A Bayesian integrated life-cycle model was developed to explore the sensitivity of population dynamics and stock assessment to the level of connectivity in the metapopulation structure, by considering a gradient of connectivity between: -i the current ICES hypothesis where all coastal nurseries contribute to one single homogeneous well mixed population and -ii a metapopulation structure with three loosely connected subpopulations and their associated coastal nurseries. While assessment obtained when hypothesizing a single spatially homogeneous population indicates catches near MSY, considering a metapopulation structure with three subpopulations revealed contrasted status, with two subpopulations being exploited above MSY and one below MSY.
A preliminary analysis of existing mark-recapture data supports the idea of a low connectivity within the EEC. We analyzed an extensive mark-recapture dataset of more than 40,000 fish tagged by CEFAS in the English Channel and the North Sea between 1955 and 2007 to evaluate the connectivity induced by the movement of adults fish between the three potential subpopulations in the EEC, and with nearby areas. Results revealed very low connectivity between subpopulations in the EEC, and low movement of fish between the EEC and the North Sea.
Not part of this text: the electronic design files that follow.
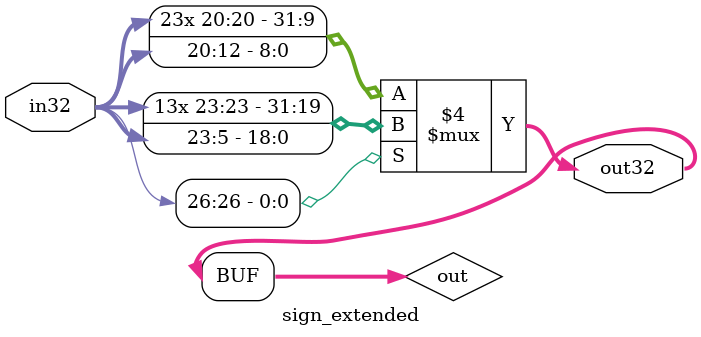
<source format=sv>
/***************************************************************************************************
will sign extended 9 bits to 32 bit values
***************************************************************************************************/


module sign_extended(in32, out32);
	input wire [31:0] in32;
	output wire[31:0] out32;

	reg[31:0]  out;
	assign out32 = out;

	always @ (in32) begin
		if (in32[26] == 1'b1) // means branch
			out = {{13 {in32[23]}}, in32[23:5]};
		else // means store or load
			out = {{23 {in32[20]}}, in32[20:12]};
	end
endmodule

/*
module tb_sign_extended;
	reg[31:0] in32;
	wire[31:0] out;

	sign_extended u0(
		.in32(in32),
		.out32(out)
	);


	initial begin
		in32[26] = 1'b0;
		in32[20:12] = 9'b101001011;
		#10;
		$display("input %b, output %b", in32, out);

		in32[26] = 1'b0;
		in32[20:12] = 9'b001001011;
		#10;
		$display("input %b, output %b", in32, out);

		$display("----");
		
		in32[26] = 1'b1;
		in32[23:5] = 19'b1010010111011010000;
		#10;
		$display("input %b, output %b", in32, out);

		in32[26] = 1'b1;
		in32[23:5] = 19'b0010010111011010000;
		#10;
		$display("input %b, output %b", in32, out);


	end

endmodule
*/

</source>
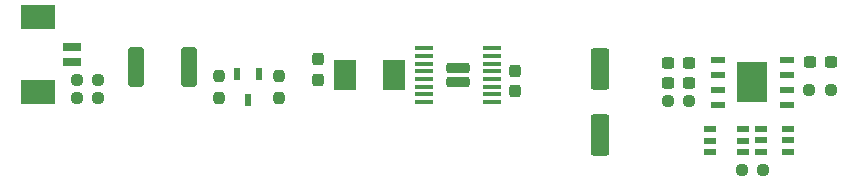
<source format=gbr>
%TF.GenerationSoftware,KiCad,Pcbnew,(6.0.6-0)*%
%TF.CreationDate,2022-09-10T00:16:47-07:00*%
%TF.ProjectId,Battery Extension PCB,42617474-6572-4792-9045-7874656e7369,rev?*%
%TF.SameCoordinates,Original*%
%TF.FileFunction,Paste,Top*%
%TF.FilePolarity,Positive*%
%FSLAX46Y46*%
G04 Gerber Fmt 4.6, Leading zero omitted, Abs format (unit mm)*
G04 Created by KiCad (PCBNEW (6.0.6-0)) date 2022-09-10 00:16:47*
%MOMM*%
%LPD*%
G01*
G04 APERTURE LIST*
G04 Aperture macros list*
%AMRoundRect*
0 Rectangle with rounded corners*
0 $1 Rounding radius*
0 $2 $3 $4 $5 $6 $7 $8 $9 X,Y pos of 4 corners*
0 Add a 4 corners polygon primitive as box body*
4,1,4,$2,$3,$4,$5,$6,$7,$8,$9,$2,$3,0*
0 Add four circle primitives for the rounded corners*
1,1,$1+$1,$2,$3*
1,1,$1+$1,$4,$5*
1,1,$1+$1,$6,$7*
1,1,$1+$1,$8,$9*
0 Add four rect primitives between the rounded corners*
20,1,$1+$1,$2,$3,$4,$5,0*
20,1,$1+$1,$4,$5,$6,$7,0*
20,1,$1+$1,$6,$7,$8,$9,0*
20,1,$1+$1,$8,$9,$2,$3,0*%
G04 Aperture macros list end*
%ADD10R,1.072009X0.532004*%
%ADD11RoundRect,0.237500X-0.300000X-0.237500X0.300000X-0.237500X0.300000X0.237500X-0.300000X0.237500X0*%
%ADD12R,3.000000X2.100000*%
%ADD13R,1.600000X0.800000*%
%ADD14RoundRect,0.237500X-0.250000X-0.237500X0.250000X-0.237500X0.250000X0.237500X-0.250000X0.237500X0*%
%ADD15RoundRect,0.250000X-0.400000X-1.450000X0.400000X-1.450000X0.400000X1.450000X-0.400000X1.450000X0*%
%ADD16R,1.000000X0.550013*%
%ADD17RoundRect,0.237500X0.237500X-0.300000X0.237500X0.300000X-0.237500X0.300000X-0.237500X-0.300000X0*%
%ADD18R,1.900000X2.500000*%
%ADD19RoundRect,0.237500X-0.237500X0.300000X-0.237500X-0.300000X0.237500X-0.300000X0.237500X0.300000X0*%
%ADD20RoundRect,0.237500X0.237500X-0.250000X0.237500X0.250000X-0.237500X0.250000X-0.237500X-0.250000X0*%
%ADD21R,1.200000X0.600000*%
%ADD22R,2.500000X3.499873*%
%ADD23RoundRect,0.237500X0.300000X0.237500X-0.300000X0.237500X-0.300000X-0.237500X0.300000X-0.237500X0*%
%ADD24RoundRect,0.250000X0.550000X-1.500000X0.550000X1.500000X-0.550000X1.500000X-0.550000X-1.500000X0*%
%ADD25RoundRect,0.100000X-0.687500X-0.100000X0.687500X-0.100000X0.687500X0.100000X-0.687500X0.100000X0*%
%ADD26RoundRect,0.232500X-0.757500X-0.232500X0.757500X-0.232500X0.757500X0.232500X-0.757500X0.232500X0*%
%ADD27RoundRect,0.237500X0.250000X0.237500X-0.250000X0.237500X-0.250000X-0.237500X0.250000X-0.237500X0*%
%ADD28RoundRect,0.237500X-0.237500X0.250000X-0.237500X-0.250000X0.237500X-0.250000X0.237500X0.250000X0*%
%ADD29R,0.532004X1.037490*%
G04 APERTURE END LIST*
D10*
%TO.C,U6*%
X133451600Y-75925676D03*
X133451600Y-76875638D03*
X133451600Y-77825600D03*
X135749796Y-77825600D03*
X135749796Y-76875638D03*
X135749796Y-75925676D03*
%TD*%
D11*
%TO.C,C5*%
X125578700Y-70358000D03*
X127303700Y-70358000D03*
%TD*%
D12*
%TO.C,U1*%
X72229676Y-66420994D03*
X72229676Y-72771006D03*
D13*
X75129600Y-68970905D03*
X75129600Y-70221095D03*
%TD*%
D14*
%TO.C,R7*%
X137532442Y-72623807D03*
X139357442Y-72623807D03*
%TD*%
D15*
%TO.C,F1*%
X80528200Y-70662800D03*
X84978200Y-70662800D03*
%TD*%
D14*
%TO.C,R2*%
X75492600Y-71729600D03*
X77317600Y-71729600D03*
%TD*%
D16*
%TO.C,U3*%
X129085847Y-75938123D03*
X129085847Y-76888085D03*
X129085847Y-77838047D03*
X131885949Y-77838047D03*
X131885949Y-76888085D03*
X131885949Y-75938123D03*
%TD*%
D17*
%TO.C,C3*%
X112623600Y-72693700D03*
X112623600Y-70968700D03*
%TD*%
D14*
%TO.C,R5*%
X131812706Y-79391539D03*
X133637706Y-79391539D03*
%TD*%
D18*
%TO.C,U7*%
X98229162Y-71374000D03*
X102329238Y-71374000D03*
%TD*%
D19*
%TO.C,C2*%
X95910400Y-70003500D03*
X95910400Y-71728500D03*
%TD*%
D20*
%TO.C,R3*%
X92608400Y-73251700D03*
X92608400Y-71426700D03*
%TD*%
D21*
%TO.C,U5*%
X135612848Y-73868411D03*
X135612848Y-72598408D03*
X135612848Y-71328406D03*
X135612848Y-70058403D03*
X129796236Y-70058403D03*
X129796236Y-71328406D03*
X129796236Y-72598408D03*
X129796236Y-73868411D03*
D22*
X132704542Y-71963407D03*
%TD*%
D23*
%TO.C,C1*%
X139343300Y-70256400D03*
X137618300Y-70256400D03*
%TD*%
D24*
%TO.C,C6*%
X119837200Y-76415200D03*
X119837200Y-70815200D03*
%TD*%
D23*
%TO.C,C4*%
X127303700Y-71983600D03*
X125578700Y-71983600D03*
%TD*%
D25*
%TO.C,U4*%
X110635279Y-69067512D03*
X110635279Y-69717512D03*
X110635279Y-70367512D03*
X110635279Y-71017512D03*
X110635279Y-71667512D03*
X110635279Y-72317512D03*
X110635279Y-72967512D03*
X110635279Y-73617512D03*
X104910279Y-73617512D03*
X104910279Y-72967512D03*
X104910279Y-72317512D03*
X104910279Y-71667512D03*
X104910279Y-71017512D03*
X104910279Y-70367512D03*
X104910279Y-69717512D03*
X104910279Y-69067512D03*
D26*
X107772779Y-70762512D03*
X107772779Y-71922512D03*
%TD*%
D27*
%TO.C,R1*%
X77317600Y-73304400D03*
X75492600Y-73304400D03*
%TD*%
D28*
%TO.C,R4*%
X87528400Y-71426700D03*
X87528400Y-73251700D03*
%TD*%
D14*
%TO.C,R8*%
X125528700Y-73558400D03*
X127353700Y-73558400D03*
%TD*%
D29*
%TO.C,U2*%
X90967562Y-71288654D03*
X89067638Y-71288654D03*
X90017600Y-73491346D03*
%TD*%
M02*

</source>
Ongoing development within the SMAC project include additional tag-recapture experiments and the development of a tag-integrated life cycle model designed to simultaneously estimate fish connectivity, populations dynamics and stock assessment. Preliminary results on simulated data reveal that a moderate number of recaptured fish should provide enough information, in both quality and quantity, to reliably estimate metapopulation dynamics, and assess the consequence of the metapopulation structure on stock assessment.